On the Incompatibility of Quantum State Geometry and Fuzzy Metric Spaces: Three No-Go Theorems
Nicola Fabiano
TL;DR
The paper investigates whether fuzzy metric spaces can replicate the geometric structure of quantum state space. Using Gaussian states and the Hilbert-space distance $d_Q$, it proves three no-go results: (1) fuzzy systems cannot model destructive interference due to phase insensitivity, (2) there is no faithful, distance-preserving embedding of quantum state geometry into any fuzzy metric space, and (3) fuzzy logic cannot distinguish symmetric versus antisymmetric combinations of concepts.
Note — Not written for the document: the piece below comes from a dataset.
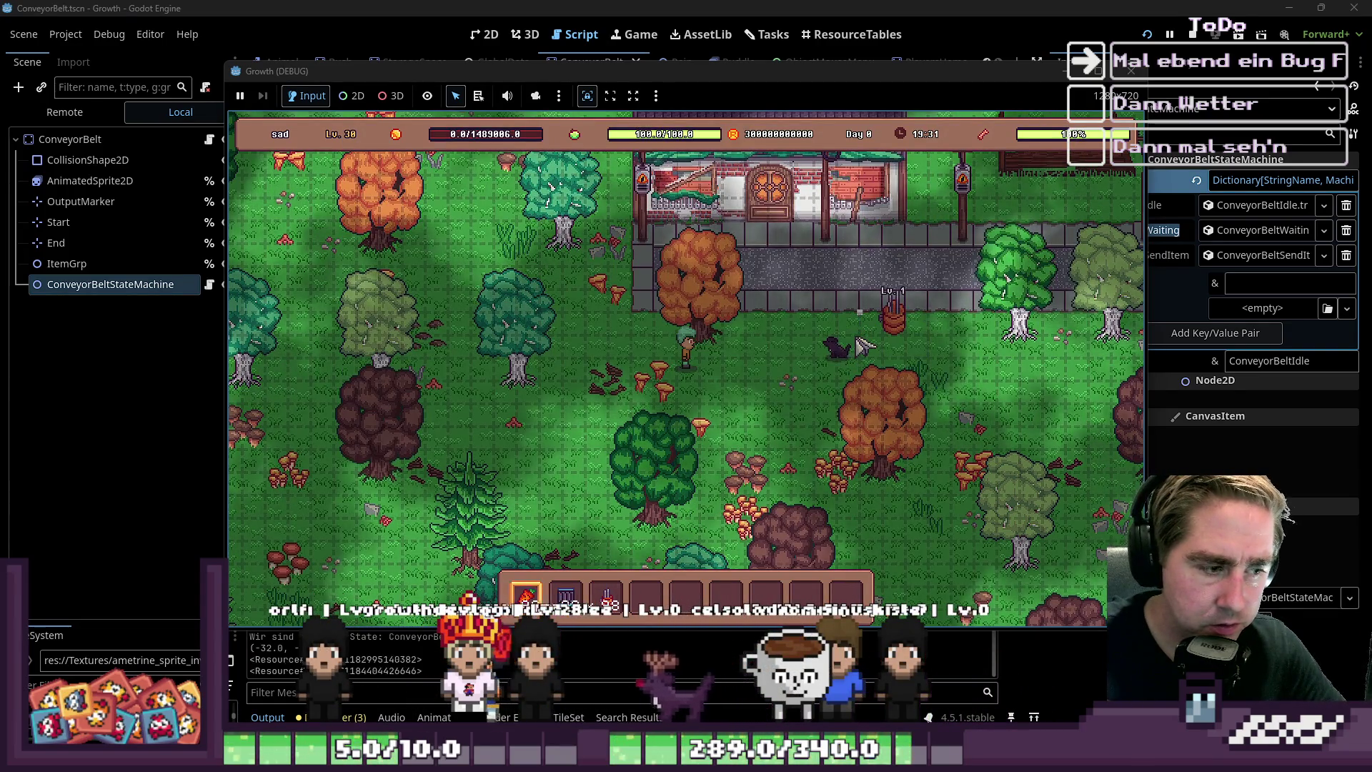
key("2")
Collectively, these results argue that fuzzy frameworks are structurally incompatible with the inner-product and phase-sensitive geometry of quantum mechanics, while quantum state geometry provides a complete language for intrinsic uncertainty. The work suggests that quantum-inspired representations offer a more faithful foundation for modeling uncertain or context-dependent knowledge, with potential extensions to alternative logics and decoherence-based explanations.
Abstract
We prove three structural impossibility results demonstrating that fuzzy metric spaces cannot capture essential features of quantum state geometry. First, we show they cannot model destructive interference between concepts due to phase insensitivity. Second, we prove there is no distance-preserving embedding from quantum state space into any fuzzy metric space. Third, we establish that fuzzy logic cannot distinguish symmetric from antisymmetric concept combinations -- a fundamental limitation for modeling structured knowledge. These theorems collectively show that fuzzy frameworks are structurally incapable of representing intrinsic uncertainty, where quantum mechanics provides a superior, geometrically coherent alternative.